İÇERİK TANITIMI
İlk olarak 1990´da yayımladığımız Uyuyan Adam üçüncü baskısını yaptı. Georges Perec´ten, acı, umut ve doğruluğa dair bir roman... "İnsanlardan nefret ettiğin anlamına gelmez bu, ne diye onlardan nefret edesin ki? Ne diye kendinden nefret edesin ki? Keşke insan türüne ait olmak, o dayanılmaz ve sağır edici gürültüyü de beraberinde getirmeseydi; keşke hayvanlar âleminden çıkıp aşılan o birkaç gülünç adımın bedeli, sözcüklerin, büyük tasarıların, büyük atılımların o dinmek bilmeyen hazımsızlığı olmasaydı! Karşı karşıya getirilebilen başparmaklara, iki ayak üstünde duruşa, omuzlar üzerinde başın yarım dönüşüne fazla ağır bir bedel bu.
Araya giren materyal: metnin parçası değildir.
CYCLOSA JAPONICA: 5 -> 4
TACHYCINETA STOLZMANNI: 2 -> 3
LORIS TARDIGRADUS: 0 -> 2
Yaşam denen bu kazan, bu fırın, bu ızgara, bu milyarlarca uyarı, kışkırtma, tembih, coşkunluk, bu bitmek bilmeyen baskı ortamı, bu sonsuz üretme, ezme, yutma, engelleri aşma, durmadan ve yeniden baştan yaratma makinesi, senin değersiz varoluşunun her gününü, her saatini yönetmek isteyen bu yumuşak dehşet."
YAZAR HAKKINDA
1936´da Paris´te doğdu. 1954´te başladığı tarih öğrenimini kısa sürede bıraktı. 1960´ta Paulette Pétras ile evlendi. 1965´te Les Choses (Şeyler) adlı kitabıyla Renaudot ödülünü kazandı. 1960´ta Raymond Queneau (matematiğe tutkun bir edebiyatçı) ve François Le Lionnais (edebiyata tutkun bir matematikçi) tarafından kurulan ve "yazarların nasıl isterlerse öyle kullanabilecekleri yeni biçimler, yeni yapılar arayışı"nı (Queneau) kendine amaç edinen OULIPO´ya (Ouvroir de Littérature Potentielle - Potansiyel Edebiyat İşliği) katıldı. Kitaplarının hemen hepsinin belli bir otobiyografik damga taşıdıklarını söyleyen Perec, çalışmasının dört ufkunu belirleyen dört kutbun -kendisini çevreleyen dünya, kendi tarihi, dil, kurgu- ötesinde, yazarlık tutkusunun, çağının tüm edebiyatını katetmek olduğunu, ama bunu kendi ayak izlerinin üzerinden yeniden geçerek değil, sürekli hareket halinde, sürekli yürüyerek yapmak istediğini söyler. Yapıtlarını başka yapıtlardan oluşan bir bütünün parçası olarak niteleyen yazar, hep yeniden okuduğu, alttan alta yanıt verdiği, irdelediği, kendine kaynak olarak gösterdiği yazarlar arasında Flaubert, Kafka, Joyce, Jules Verne, Queneau ve Leiris´i de sayar. Perec 1982´de, Ivry´de, bronş kanserinden ölmüştür.